Following the Jewish Quarter and Temple Mount excavations that began after 1967, and the continuing City of David excavations to the south, sections of the model have been rebuilt to reflect what was found in the ground: the course of the Herodian street beneath the Western Wall, the plan of Second Temple-period houses in the Jewish Quarter, and the layout of the Lower City. The model is treated by its custodians not as a finished artefact but as a reconstruction kept current with the archaeological record.

Israel Museum, Jerusalem
Late 1960s - 1980s
Jewish Quarter excavations reveal Second Temple-period houses, prompting revisions to the model's Upper City.
Ongoing
City of David excavations continue to refine understanding of the Lower City and the eastern slope, feeding further corrections.

Why a model counts as evidence

A scale model is not a primary source in the way a coin or an inscription is. Nobody in the first century built it, and no ancient hand shaped its walls. What makes it evidence rather than illustration is the discipline it has been held to since 1966: every building placed on it answers to a source, textual or excavated, and every correction made to it since has been forced by a dig rather than by taste. The model does not tell visitors what Jerusalem might have looked like. It tells them, section by section, what a named body of textual and archaeological evidence currently supports, and it has been willing to be wrong and rebuilt in public when that evidence changed.

That is a rarer discipline than it sounds.
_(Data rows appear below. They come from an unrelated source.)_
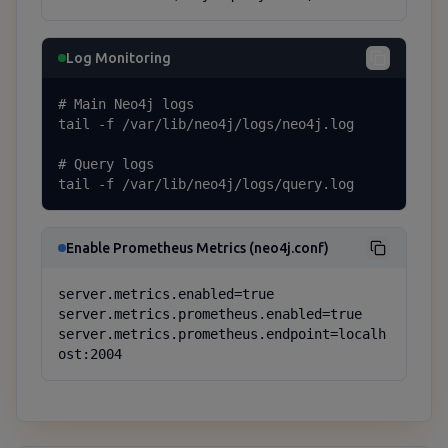
Log Monitoring
# Main Neo4j logs

tail -f /var/lib/neo4j/logs/neo4j.log

# Query logs

tail -f /var/lib/neo4j/logs/query.log
Enable Prometheus Metrics (neo4j.conf)
server.metrics.enabled=true

server.metrics.prometheus.enabled=true

server.metrics.prometheus.endpoint=localh
ost:2004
It is easy to make a beautiful reconstruction of a lost city; it is harder to keep updating one for sixty years as the ground contradicts it, section by section, and to let visitors see the seams. The Holyland Model has done both, which is why archaeologists send students to look at it and not only tourists.

The model did not wait for the excavations to agree with it. It has spent sixty years being corrected by them, in public, one rebuilt section at a time.